*** Opening Available data ***

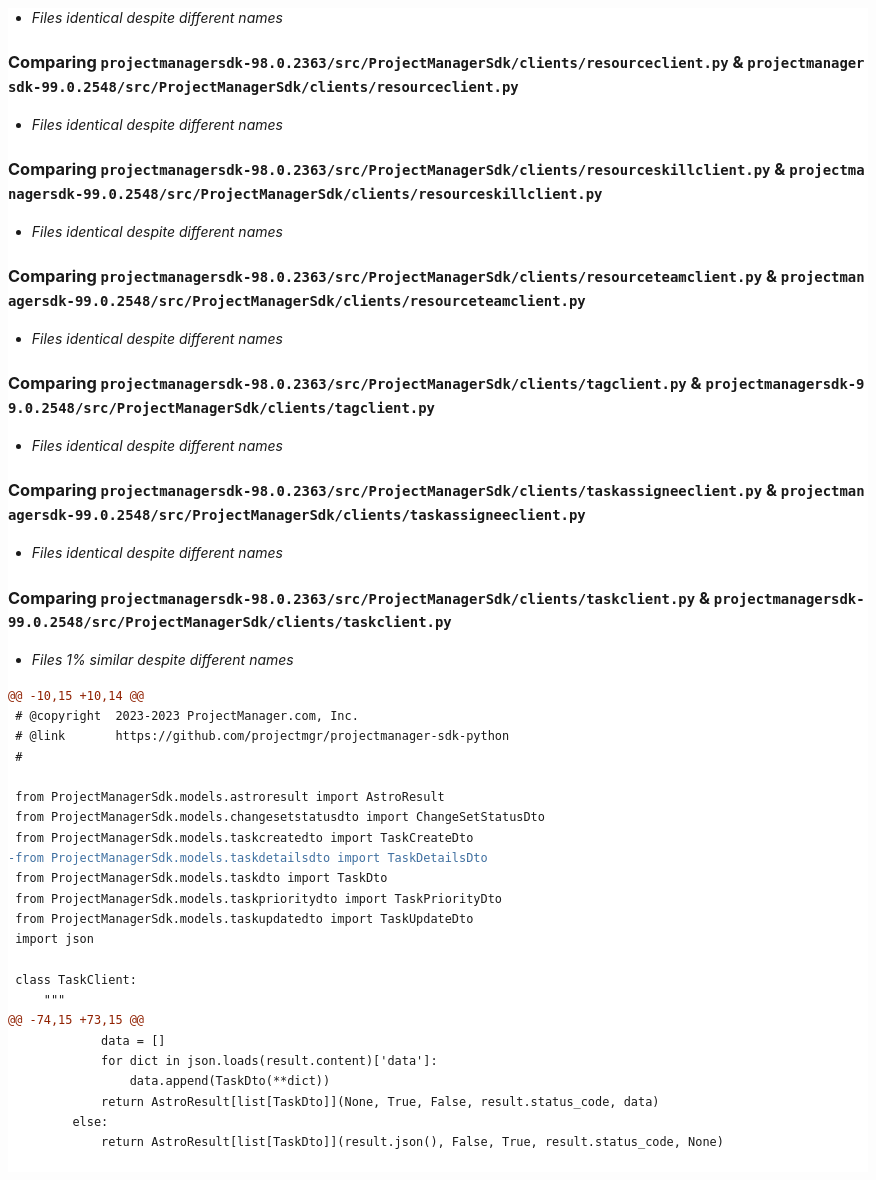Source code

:  * *Files identical despite different names*

### Comparing `projectmanagersdk-98.0.2363/src/ProjectManagerSdk/clients/resourceclient.py` & `projectmanagersdk-99.0.2548/src/ProjectManagerSdk/clients/resourceclient.py`

 * *Files identical despite different names*

### Comparing `projectmanagersdk-98.0.2363/src/ProjectManagerSdk/clients/resourceskillclient.py` & `projectmanagersdk-99.0.2548/src/ProjectManagerSdk/clients/resourceskillclient.py`

 * *Files identical despite different names*

### Comparing `projectmanagersdk-98.0.2363/src/ProjectManagerSdk/clients/resourceteamclient.py` & `projectmanagersdk-99.0.2548/src/ProjectManagerSdk/clients/resourceteamclient.py`

 * *Files identical despite different names*

### Comparing `projectmanagersdk-98.0.2363/src/ProjectManagerSdk/clients/tagclient.py` & `projectmanagersdk-99.0.2548/src/ProjectManagerSdk/clients/tagclient.py`

 * *Files identical despite different names*

### Comparing `projectmanagersdk-98.0.2363/src/ProjectManagerSdk/clients/taskassigneeclient.py` & `projectmanagersdk-99.0.2548/src/ProjectManagerSdk/clients/taskassigneeclient.py`

 * *Files identical despite different names*

### Comparing `projectmanagersdk-98.0.2363/src/ProjectManagerSdk/clients/taskclient.py` & `projectmanagersdk-99.0.2548/src/ProjectManagerSdk/clients/taskclient.py`

 * *Files 1% similar despite different names*

```diff
@@ -10,15 +10,14 @@
 # @copyright  2023-2023 ProjectManager.com, Inc.
 # @link       https://github.com/projectmgr/projectmanager-sdk-python
 #
 
 from ProjectManagerSdk.models.astroresult import AstroResult
 from ProjectManagerSdk.models.changesetstatusdto import ChangeSetStatusDto
 from ProjectManagerSdk.models.taskcreatedto import TaskCreateDto
-from ProjectManagerSdk.models.taskdetailsdto import TaskDetailsDto
 from ProjectManagerSdk.models.taskdto import TaskDto
 from ProjectManagerSdk.models.taskprioritydto import TaskPriorityDto
 from ProjectManagerSdk.models.taskupdatedto import TaskUpdateDto
 import json
 
 class TaskClient:
     """
@@ -74,15 +73,15 @@
             data = []
             for dict in json.loads(result.content)['data']:
                 data.append(TaskDto(**dict))
             return AstroResult[list[TaskDto]](None, True, False, result.status_code, data)
         else:
             return AstroResult[list[TaskDto]](result.json(), False, True, result.status_code, None)
 
```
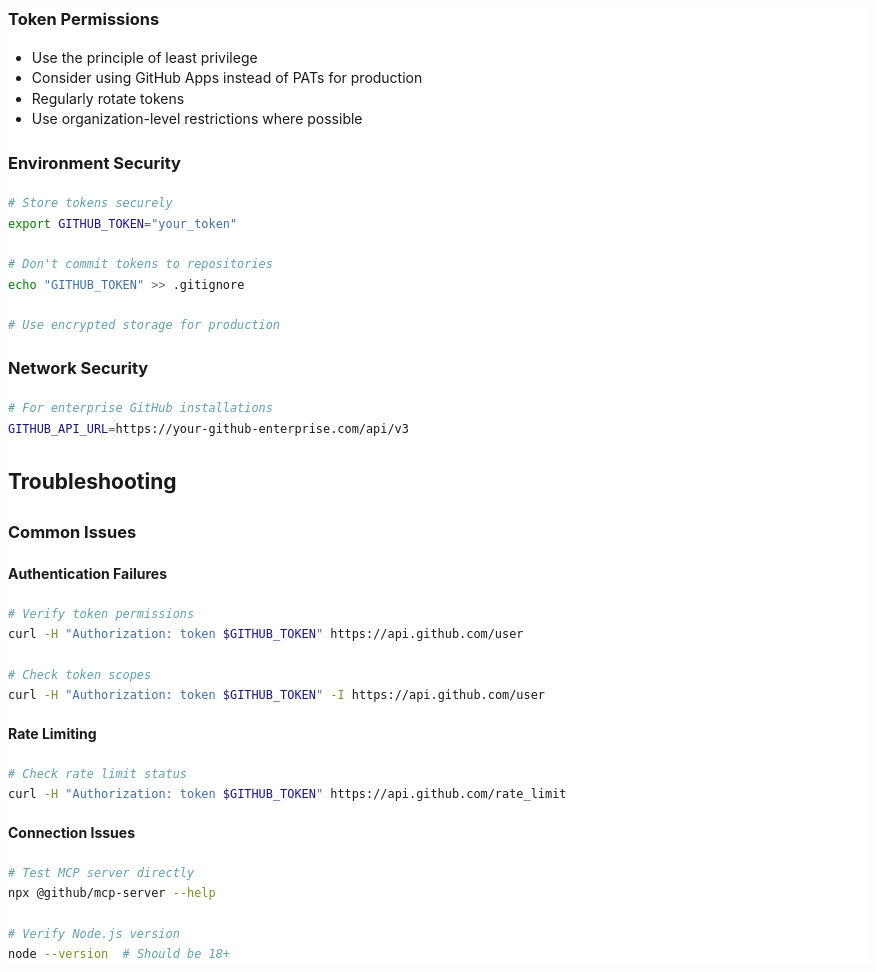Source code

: ### Token Permissions

- Use the principle of least privilege
- Consider using GitHub Apps instead of PATs for production
- Regularly rotate tokens
- Use organization-level restrictions where possible

### Environment Security

```bash
# Store tokens securely
export GITHUB_TOKEN="your_token"

# Don't commit tokens to repositories
echo "GITHUB_TOKEN" >> .gitignore

# Use encrypted storage for production
```

### Network Security

```bash
# For enterprise GitHub installations
GITHUB_API_URL=https://your-github-enterprise.com/api/v3
```

## Troubleshooting

### Common Issues

#### Authentication Failures

```bash
# Verify token permissions
curl -H "Authorization: token $GITHUB_TOKEN" https://api.github.com/user

# Check token scopes
curl -H "Authorization: token $GITHUB_TOKEN" -I https://api.github.com/user
```

#### Rate Limiting

```bash
# Check rate limit status
curl -H "Authorization: token $GITHUB_TOKEN" https://api.github.com/rate_limit
```

#### Connection Issues

```bash
# Test MCP server directly
npx @github/mcp-server --help

# Verify Node.js version
node --version  # Should be 18+
```
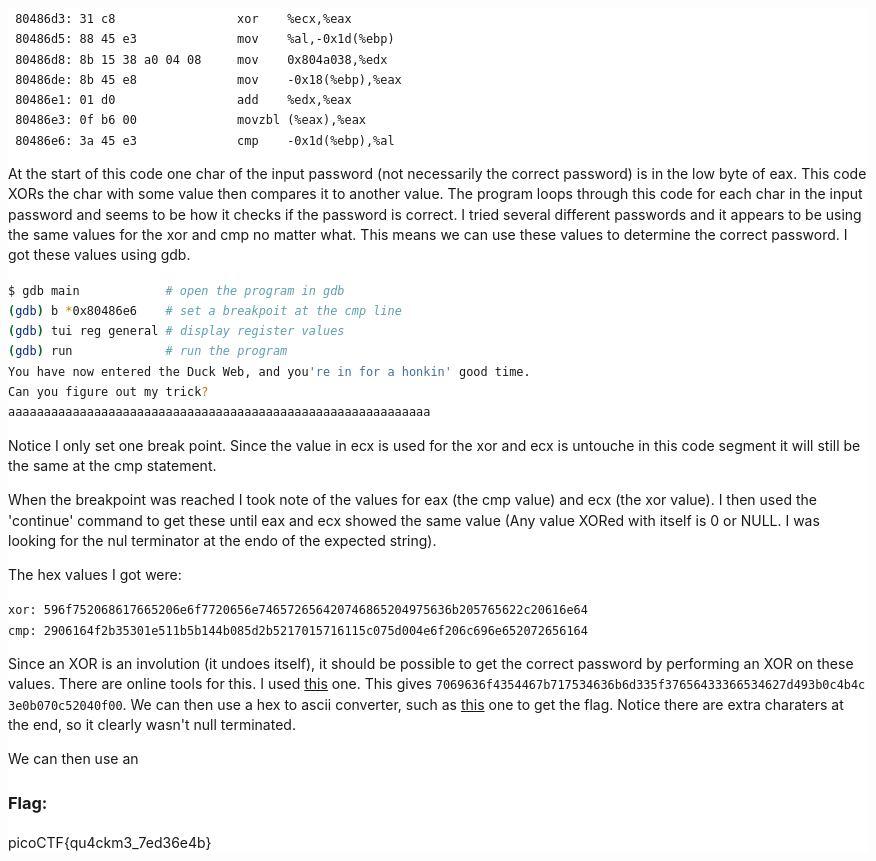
 ```Asssembly
 80486d3: 31 c8                 xor    %ecx,%eax
 80486d5: 88 45 e3              mov    %al,-0x1d(%ebp)
 80486d8: 8b 15 38 a0 04 08     mov    0x804a038,%edx
 80486de: 8b 45 e8              mov    -0x18(%ebp),%eax
 80486e1: 01 d0                 add    %edx,%eax
 80486e3: 0f b6 00              movzbl (%eax),%eax
 80486e6: 3a 45 e3              cmp    -0x1d(%ebp),%al
```

At the start of this code one char of the input password (not necessarily the correct password) is in the low byte of eax. This code XORs the char with some value then compares it to another value. The program loops through this code for each char in the input password and seems to be how it checks if the password is correct. I tried several different passwords and it appears to be using the same values for the xor and cmp no matter what. This means we can use these values to determine the correct password. I got these values using gdb.

```bash
$ gdb main            # open the program in gdb
(gdb) b *0x80486e6    # set a breakpoit at the cmp line
(gdb) tui reg general # display register values
(gdb) run             # run the program
You have now entered the Duck Web, and you're in for a honkin' good time.
Can you figure out my trick?
aaaaaaaaaaaaaaaaaaaaaaaaaaaaaaaaaaaaaaaaaaaaaaaaaaaaaaaaaaa
```
Notice I only set one break point. Since the value in ecx is used for the xor and ecx is untouche in this code segment it will still be the same at the cmp statement.

When the breakpoint was reached I took note of the values for eax (the cmp value) and ecx (the xor value). I then used the 'continue' command to get these until eax and ecx showed the same value (Any value XORed with itself is 0 or NULL. I was looking for the nul terminator at the endo of the expected string).

The hex values I got were:

```
xor: 596f752068617665206e6f7720656e746572656420746865204975636b205765622c20616e64
cmp: 2906164f2b35301e511b5b144b085d2b5217015716115c075d004e6f206c696e652072656164
```

Since an XOR is an involution (it undoes itself), it should be possible to get the correct password by performing an XOR on these values. There are online tools for this. I used [this](https://onlinehextools.com/xor-hex-numbers) one. This gives ```7069636f4354467b717534636b6d335f37656433366534627d493b0c4b4c3e0b070c52040f00```. We can then use a hex to ascii converter, such as [this](https://www.rapidtables.com/convert/number/hex-to-ascii.html) one to get the flag. Notice there are extra charaters at the end, so it clearly wasn't null terminated.

We can then use an 
### Flag:

picoCTF{qu4ckm3_7ed36e4b}

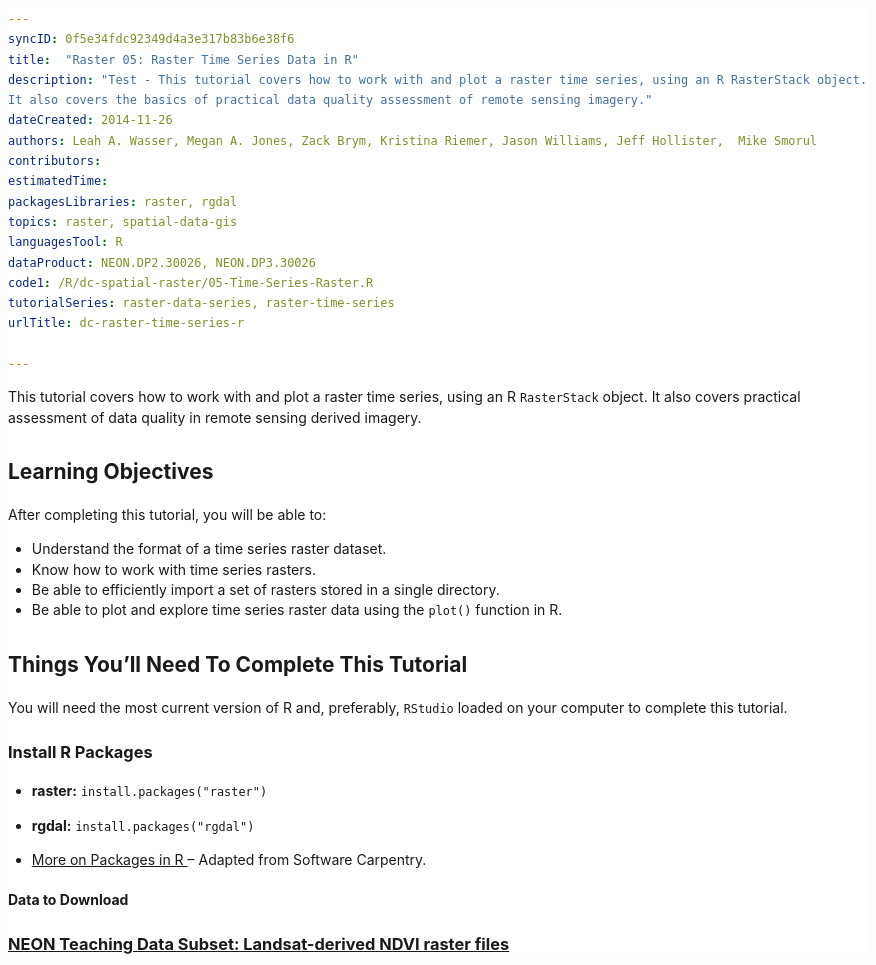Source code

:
 ```yaml
---
syncID: 0f5e34fdc92349d4a3e317b83b6e38f6
title:  "Raster 05: Raster Time Series Data in R"
description: "Test - This tutorial covers how to work with and plot a raster time series, using an R RasterStack object. It also covers the basics of practical data quality assessment of remote sensing imagery."
dateCreated: 2014-11-26
authors: Leah A. Wasser, Megan A. Jones, Zack Brym, Kristina Riemer, Jason Williams, Jeff Hollister,  Mike Smorul
contributors:
estimatedTime:
packagesLibraries: raster, rgdal
topics: raster, spatial-data-gis
languagesTool: R
dataProduct: NEON.DP2.30026, NEON.DP3.30026
code1: /R/dc-spatial-raster/05-Time-Series-Raster.R
tutorialSeries: raster-data-series, raster-time-series
urlTitle: dc-raster-time-series-r

---
```


This tutorial covers how to work with and plot a raster time series, using an
R `RasterStack` object. It also covers practical assessment of data quality in
remote sensing derived imagery.


<div id="ds-objectives" markdown="1">

## Learning Objectives

After completing this tutorial, you will be able to:

* Understand the format of a time series raster dataset.
* Know how to work with time series rasters.
* Be able to efficiently import a set of rasters stored in a single directory.
* Be able to plot and explore time series raster data using the `plot()`
function in R.

## Things You’ll Need To Complete This Tutorial
You will need the most current version of R and, preferably, `RStudio` loaded
on your computer to complete this tutorial.

### Install R Packages

* **raster:** `install.packages("raster")`
* **rgdal:** `install.packages("rgdal")`

* <a href="https://www.neonscience.org/packages-in-r" target="_blank"> More on Packages in R </a>– Adapted from Software Carpentry.

#### Data to Download
<h3><a href="https://ndownloader.figshare.com/files/4933582">NEON Teaching Data Subset: Landsat-derived NDVI raster files</a></h3>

*** Closing Available data ***

◆ **Your task**
Check the lines above and copy each one that includes "Test".

◆ **Task output**
# Test MCP server directly
description: "Test - This tutorial covers how to work with and plot a raster time series, using an R RasterStack object. It also covers the basics of practical data quality assessment of remote sensing imagery."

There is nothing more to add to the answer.